Ryan dan Mei berdiri melayangkan pandang ke arah selatan. Kedua insan itu bergeming, asyik dengan jalan pikirnya masing-masing. Angin malam lembut menerpa, membuat rambut indah Mei tergerai. Ryan tersadar dari diamnya dan memandang ciptaan Tuhan yang indah, sosok Mei. Raut wajah Mei saat itu terlihat sangat berbeda dari yang biasa ia lihat. Tiada wajah riang penuh percaya diri menantang dunia. Yang ada adalah wajah dengan tatapan kosong seakan menyimpan kesedihan. Ryan ingin memulai pembicaraan, namun urung dilakukannya. Ia ingin Mei yang memulai.
Mei lalu duduk diatas kotak kayu, dan mengeluarkan isi dari tote bag-nya. Chivas Regal 12 years old beserta gelasnya. Dituangkannya minuman beralkohol itu dalam gelas sampai memenuhi setengah bagian. Dipandanginya sejenak, lalu ia meminumnya dalam sekali teguk. Sambil memejamkan mata, Mei menikmati tegukan pertama dari minuman yang sebotolnya berharga jutaan rupiah itu. Ryan lalu ikut duduk disebelah Mei. Ia lalu memegang botol minuman keras yang diminum Mei dan memandangnya dengan lekat. Seingatnya, kadar alkoholnya cukup tinggi. Bukan untuk pemula yang baru coba-coba.
"Hidup sepertinya akan lebih mudah bila ada pil amnesia yah A... Telan saja sebutir, lalu kenangan akan masa lalu yang kelam, rasa sakit hati, penyesalan dan perasaan bersalah akan hilang selamanya. Lalu esoknya kita bisa melanjutkan hidup dengan ringan tanpa beban," tutur Mei dengan tatapan kosong. Kalimat pembuka yang sungguh membuat Ryan tersentak. Ia tak menyangka kata-kata ajaib itu bisa keluar dari mulut Mei. It feels like drink whiskey for the first time.

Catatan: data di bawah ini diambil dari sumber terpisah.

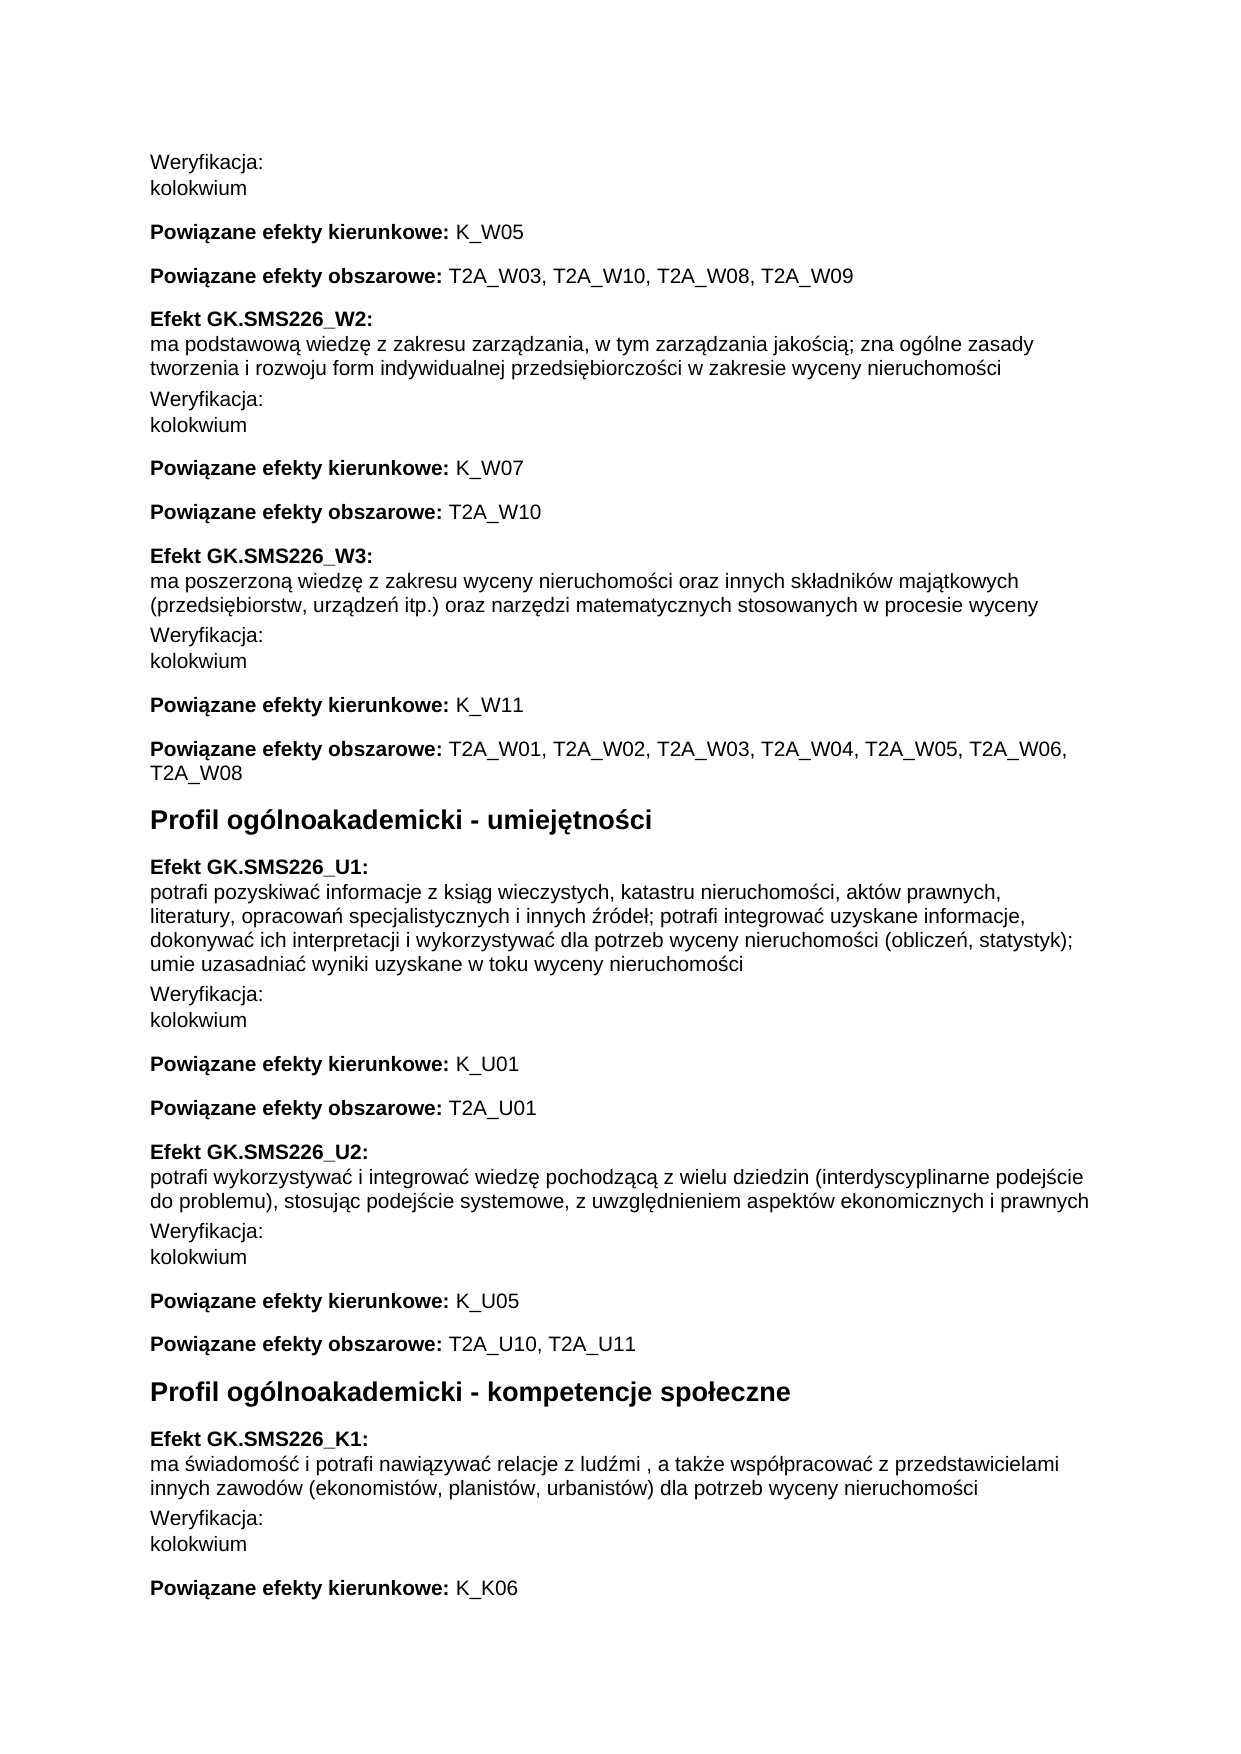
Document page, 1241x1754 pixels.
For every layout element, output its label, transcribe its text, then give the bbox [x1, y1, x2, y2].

Hening sesaat kemudian, kedua insan itu hanya menatap lalu lalang mobil di bawah mereka dari atap apartemen Kota Ayodhya. Hanya ada sedikit bintang berkeliaran malam itu. Bermandikan temaram bulan sabit, mereka larut dalam bahasa kalbu.

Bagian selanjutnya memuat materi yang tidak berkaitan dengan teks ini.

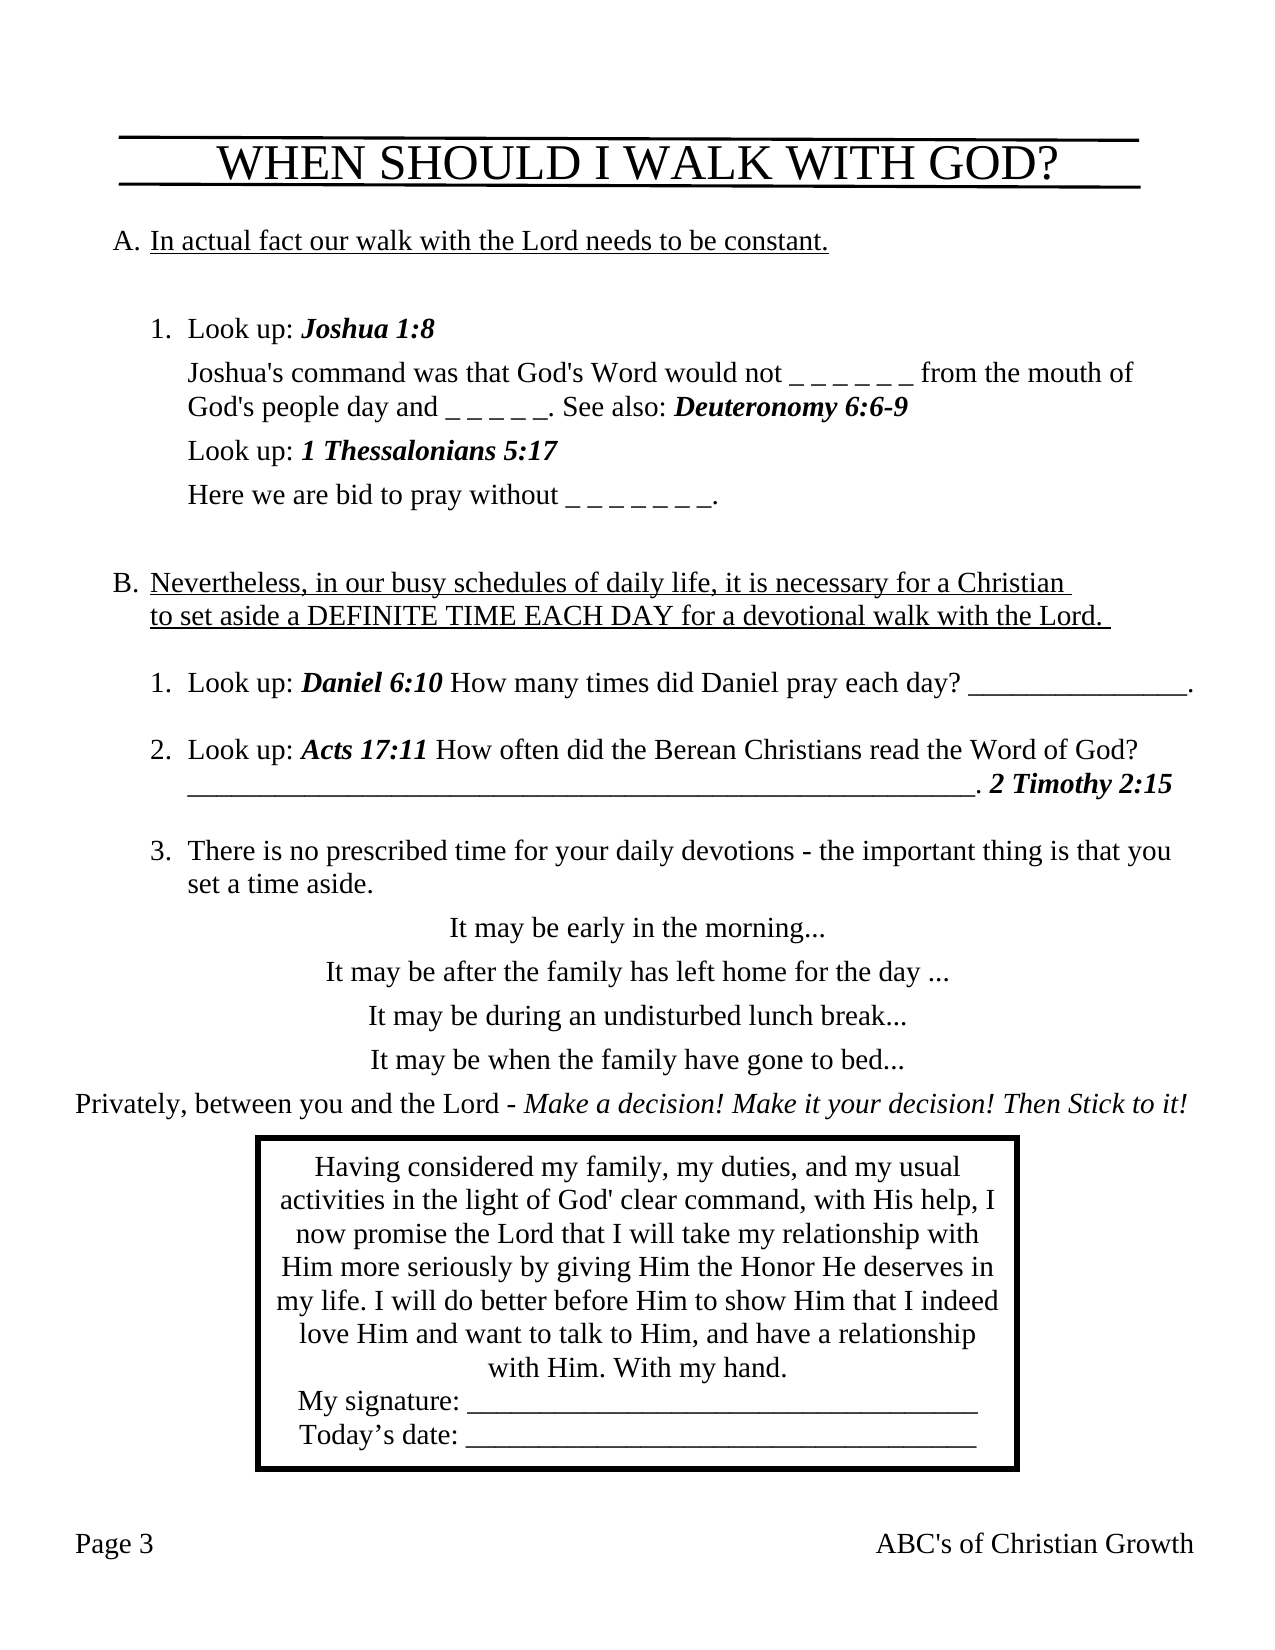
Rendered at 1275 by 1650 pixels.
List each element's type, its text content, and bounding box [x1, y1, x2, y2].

"Kalau pil amnesia itu benar-benar ada, apakah kamu mau menukarnya dengan seluruh harta yang kamu punya?", tanya Ryan sejurus kemudian. Mei kembali meneguk minuman di tangannya lalu menjawab, "Tentu saja Neng bersedia, tak peduli seberapa besar Neng harus membayarnya. Kalau hanya uang, Neng bisa mendapatkannya lagi dengan mudah."
"Hidup ini memang tak menawarkan apa-apa, kecuali masalah. Berjuta tanya tak terjawab. Tersesat di antara milyaran benda angkasa," balas Ryan sambil menatap bulan sabit yang terhalang awan tipis.
"Tapi kita sudah terlanjur hidup, Neng... Meski kita tak meminta untuk diberi hidup. Paling tidak, Aa tidak ingat bahwa dahulu pernah diberi pilihan untuk hidup atau tidak. Tidak pernah diberi pilihan dari keluarga mana Aa dilahirkan. Tiba-tiba Aa sudah hadir di dunia ini." Ryan melanjutkan bicara sambil memejamkan mata sejenak.
"Kadang Neng mah terpikir ingin mengakhiri hidup ini A.... Neng mah merasa udah ngga kuat lagi menjalani hidup ini," ucap Mei dengan mata yang mulai berkaca-kaca.
"Kalau dengan mati, semua masalah terselesaikan, Aa mungkin sudah lebih dulu memilih mati, Neng. Masalahnya, setelah mati justru kita akan dihadapkan pada urusan yang jauh lebih rumit," ucap Ryan setelah meminum sebotol yoghurt ditangannya dengan sedotan.
Air mata Mei mulai jatuh perlahan. Ia tak mampu lagi membendung emosi yang membuncah di dalam hatinya. Ia tak malu lagi membuang egonya di hadapan pria yang laun mulai mengisi tempat istimewa di hatinya itu. Ia tak sungkan lagi untuk berkeluh kesah dihadapan pria yang selalu memberi perlakuan istimewa kepadanya.
Melihat Mei menangis, Ryan menggenggam tangan Mei dengan erat. Ia seolah ingin berkata bahwa ada aku di sampingmu yang akan mengerti tangismu. Ada aku tempat curahan hatimu. Ada aku yang merasakan deritamu. Ada aku yang akan membasuh perihmu. Keluarkan saja semuanya malam ini.